There is an African proverb which says, “He who eats alone fights alone.” Lately I have found myself agreeing with the saying, as if it were just me against this near-impossible task of mastering a language. But this is not true.
I left a lot behind when I moved here. I left my family, friends, culture, church, car, library, and I reduced my clothes to fit into one big load of laundry (that part’s not so bad…). I know that in California life goes on as it always has, and it is easy to think that people have forgotten me. I myself have trouble keeping in touch because it is sometimes hard to reconcile my old life with this new one that feels so different.

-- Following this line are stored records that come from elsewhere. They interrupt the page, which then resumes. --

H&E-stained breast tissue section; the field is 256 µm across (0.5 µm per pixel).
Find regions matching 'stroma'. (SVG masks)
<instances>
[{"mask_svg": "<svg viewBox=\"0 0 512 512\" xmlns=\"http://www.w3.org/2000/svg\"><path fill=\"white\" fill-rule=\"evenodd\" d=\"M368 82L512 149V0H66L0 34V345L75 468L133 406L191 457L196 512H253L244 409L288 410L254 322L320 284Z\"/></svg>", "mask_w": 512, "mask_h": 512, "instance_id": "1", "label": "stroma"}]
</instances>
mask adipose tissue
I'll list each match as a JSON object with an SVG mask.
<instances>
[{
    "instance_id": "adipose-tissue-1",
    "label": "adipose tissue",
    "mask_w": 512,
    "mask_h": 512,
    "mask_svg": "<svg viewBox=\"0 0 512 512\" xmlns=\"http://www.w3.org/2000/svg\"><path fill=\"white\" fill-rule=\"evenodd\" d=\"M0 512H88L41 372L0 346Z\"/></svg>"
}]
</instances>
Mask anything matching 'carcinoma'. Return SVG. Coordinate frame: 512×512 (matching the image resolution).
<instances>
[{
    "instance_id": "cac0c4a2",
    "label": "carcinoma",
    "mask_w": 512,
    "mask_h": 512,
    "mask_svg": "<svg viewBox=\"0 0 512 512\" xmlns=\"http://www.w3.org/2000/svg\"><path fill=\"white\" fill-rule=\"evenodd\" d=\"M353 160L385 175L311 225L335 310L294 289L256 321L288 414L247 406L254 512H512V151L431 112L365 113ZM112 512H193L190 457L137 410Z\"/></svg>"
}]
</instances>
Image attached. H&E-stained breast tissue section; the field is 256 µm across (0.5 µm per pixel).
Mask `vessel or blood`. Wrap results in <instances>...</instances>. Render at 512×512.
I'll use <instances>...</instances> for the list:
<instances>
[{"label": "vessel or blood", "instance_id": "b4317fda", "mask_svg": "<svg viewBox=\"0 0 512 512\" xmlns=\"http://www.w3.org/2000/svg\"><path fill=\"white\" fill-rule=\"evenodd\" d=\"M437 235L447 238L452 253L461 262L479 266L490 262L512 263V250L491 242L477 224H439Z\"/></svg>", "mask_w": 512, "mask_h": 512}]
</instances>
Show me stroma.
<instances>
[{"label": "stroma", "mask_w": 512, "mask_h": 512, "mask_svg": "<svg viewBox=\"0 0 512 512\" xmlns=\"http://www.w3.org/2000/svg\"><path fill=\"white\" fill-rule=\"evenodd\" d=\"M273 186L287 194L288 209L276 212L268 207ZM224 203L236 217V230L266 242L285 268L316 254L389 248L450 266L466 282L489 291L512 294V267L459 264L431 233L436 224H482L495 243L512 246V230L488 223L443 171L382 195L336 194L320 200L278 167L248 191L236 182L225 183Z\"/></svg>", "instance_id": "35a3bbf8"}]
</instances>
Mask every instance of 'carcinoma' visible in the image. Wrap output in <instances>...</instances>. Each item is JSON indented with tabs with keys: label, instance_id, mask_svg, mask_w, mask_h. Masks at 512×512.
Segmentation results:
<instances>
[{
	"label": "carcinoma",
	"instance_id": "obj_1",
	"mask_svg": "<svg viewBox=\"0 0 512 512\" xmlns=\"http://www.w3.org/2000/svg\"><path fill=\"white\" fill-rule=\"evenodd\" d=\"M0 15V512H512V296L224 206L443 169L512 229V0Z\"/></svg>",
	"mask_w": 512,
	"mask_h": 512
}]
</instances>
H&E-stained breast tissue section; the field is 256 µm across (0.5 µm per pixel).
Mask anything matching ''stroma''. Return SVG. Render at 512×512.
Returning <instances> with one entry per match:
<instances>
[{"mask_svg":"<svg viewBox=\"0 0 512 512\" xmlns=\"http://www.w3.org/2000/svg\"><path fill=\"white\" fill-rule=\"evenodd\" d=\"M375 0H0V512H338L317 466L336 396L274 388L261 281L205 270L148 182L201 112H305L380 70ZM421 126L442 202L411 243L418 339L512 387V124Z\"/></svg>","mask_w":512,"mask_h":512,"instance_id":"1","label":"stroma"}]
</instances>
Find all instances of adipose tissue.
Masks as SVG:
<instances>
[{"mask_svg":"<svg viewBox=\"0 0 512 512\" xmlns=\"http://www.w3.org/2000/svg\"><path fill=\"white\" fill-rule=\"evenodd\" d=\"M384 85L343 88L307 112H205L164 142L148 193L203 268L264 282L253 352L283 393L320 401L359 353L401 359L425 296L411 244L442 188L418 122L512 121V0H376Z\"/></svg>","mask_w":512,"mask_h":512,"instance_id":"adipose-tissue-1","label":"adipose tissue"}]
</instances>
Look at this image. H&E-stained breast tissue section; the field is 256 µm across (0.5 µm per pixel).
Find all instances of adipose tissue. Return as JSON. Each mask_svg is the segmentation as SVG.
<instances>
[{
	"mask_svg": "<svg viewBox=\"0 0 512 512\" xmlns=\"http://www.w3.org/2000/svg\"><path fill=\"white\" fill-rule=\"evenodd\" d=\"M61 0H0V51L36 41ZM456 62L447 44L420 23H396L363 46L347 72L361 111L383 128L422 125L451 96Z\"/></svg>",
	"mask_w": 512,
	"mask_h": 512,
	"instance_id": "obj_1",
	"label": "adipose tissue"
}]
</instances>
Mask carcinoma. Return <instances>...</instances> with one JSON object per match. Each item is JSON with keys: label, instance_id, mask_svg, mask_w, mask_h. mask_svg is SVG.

But letters…oh letters…they break through the confusing fog in a ray of light. They are a tangible reminder of the warmth of friendship and the love that people have shown me. While emails are nice, there is something about letters gives me joy. It the age of technology, it is a dying art, a personalized means of expression that celebrates the written word and makes a mockery of physical distance. People write differently in letters than they do in email, or at least I do. I take more care, pay more attention to form. Emails are easy; letters take effort.
Last week I received several letters from friends, and yesterday I received a packet of letters from a group of friends at my church. To read everyone’s words, to know that I was on their minds and in their prayers, to hold something they had written for me in my hands…it made me feel like everything I left behind was still with me.